Wie zijn wij en wie ben ik dat U neerdaalde van Uw Glorie en Pracht
om mij te bezoeken? 

U hebt ons iets lager gesteld dan de Engelen,
en ons gekleed met eer en glorie… 

U heeft ons medewerkers gemaakt in Uw Werken
en ons de mogelijkheid gegeven om met U te regeren! 

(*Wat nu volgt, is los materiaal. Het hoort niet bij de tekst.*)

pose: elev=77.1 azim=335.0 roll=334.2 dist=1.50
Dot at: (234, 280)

U hebt mijn ziel gevuld met goddelijke onderrichtingen
en mijn hart loopt over van het goede nieuws; 

U leidde mij… 

U maakte van mijn tong een hoorbare pen
van een dienstwillige schrijver;
Ik geef glorie aan Degene
die mij en alle dingen schiep… 

vrees niet; jij bent de plaats waar Wij Ons Verblijf maakten; Ik heb inderdaad van jou Mijn pen gemaakt om Mijn woorden op te schrijven; woorden die in alle toekomstige generaties zullen worden herinnerd; genade is op je lippen uitgestort om je in staat te stellen om met eer Mijn Naam te verkondigen; Ik heb je gezalfd met de olie van vreugde, laat je hart niet afdwalen maar laat het geneigd zijn naar Mijn Hart; herinner je er aan dat op het einde Ik zal triomferen; – 

de weg die Ik voor jou gekozen heb is niet gemakkelijk maar wees niet bang; wankel niet, want Ik ben de Heer en Mijn Scepter van Mijn Koninkrijk is een ware Scepter; Ik zal het gebruiken om met rechtvaardigheid op te heffen of neer te slaan; al diegenen die Ik heb uitgekozen en gezegend met zalvende olie worden gelouterd zoals zilver gelouterd wordt; Ik beproef hen met vuur om hun monden waardig te maken Mijn Woord te verkondigen; voel je door Mij bemind… en nu, verheug je want Ik, Ik Zelf, heb tot jou gepreekt in Mijn Hoven; verheug je! want Degene die je lofliederen toezingt is Dezelfde die alles schiep; die jou schiep en Die vóór alles is en door Wie alle dingen worden gedragen; 

Ik Ben de Pastor [1] van Mijn kudde,
het Hoofd van het Mystieke Lichaam
dat de Kerk is; 

Mijn Bloed werd niet tevergeefs vergoten, maar door het te vergieten op het Kruis verzoende Ik alles met Mijzelf; Ik maakte vrede zowel voor diegenen die op aarde verblijven als voor degenen die in de hemel leven; 

Vassula, Ik heb niet in fabels gesproken maar in Waarheid; hetgeen juist is moet gepreekt worden; preek Mijn Woord overal ten behoeve van Mijn Kerk, laat de Kerk profiteren van Mijn woorden en van Mijn ondoorgrondelijke rijkdommen van Mijn Heilig Hart; Mijn Woord zal harten verlichten en gesterkt door Mijn Geest, zullen hun harten zich naar Mij keren; verlies nooit de hoop en twijfel nooit aan Mijn machtige aanwezigheid; 

ah! Ik plantte Mijn Woord in een aangename plaats! hoe goed is het om in dit land Mijn vruchten in te zamelen! Ik zal, in dit land, Mijn altaren verhogen en Mijn heiligdommen vermenigvuldigen; Mijn Vassula, zeg deze woorden tegen Mij: 

“de Heer is groot,
Hij heeft edelmoedig aan de armen gegeven,
Zijn Rechtvaardigheid duurt
tot in de eeuwen der eeuwen;
de Heer bewaart de kleinen;
Hij vernederde mij en redde mij;
dus wat zal ik nu de Heer teruggeven
voor alles wat Hij mij gegeven heeft?” 

– je kunt Mij gelijke liefde teruggeven; Liefde voor liefde; onderhoud Mijn Geboden en volg ze; herinner je er aan dat je uitgekozen bent om Mij te behagen met je offers voor Mijn Huis; Ik ben je leven en Mijn Aanwezigheid is vergroot door jou door deelnemer te worden van Mijn plan; – beminde Ik ben je Vriend, twijfel nooit, vrede… ic


[1] Herder (ik hoorde gelijktijdig beide woorden)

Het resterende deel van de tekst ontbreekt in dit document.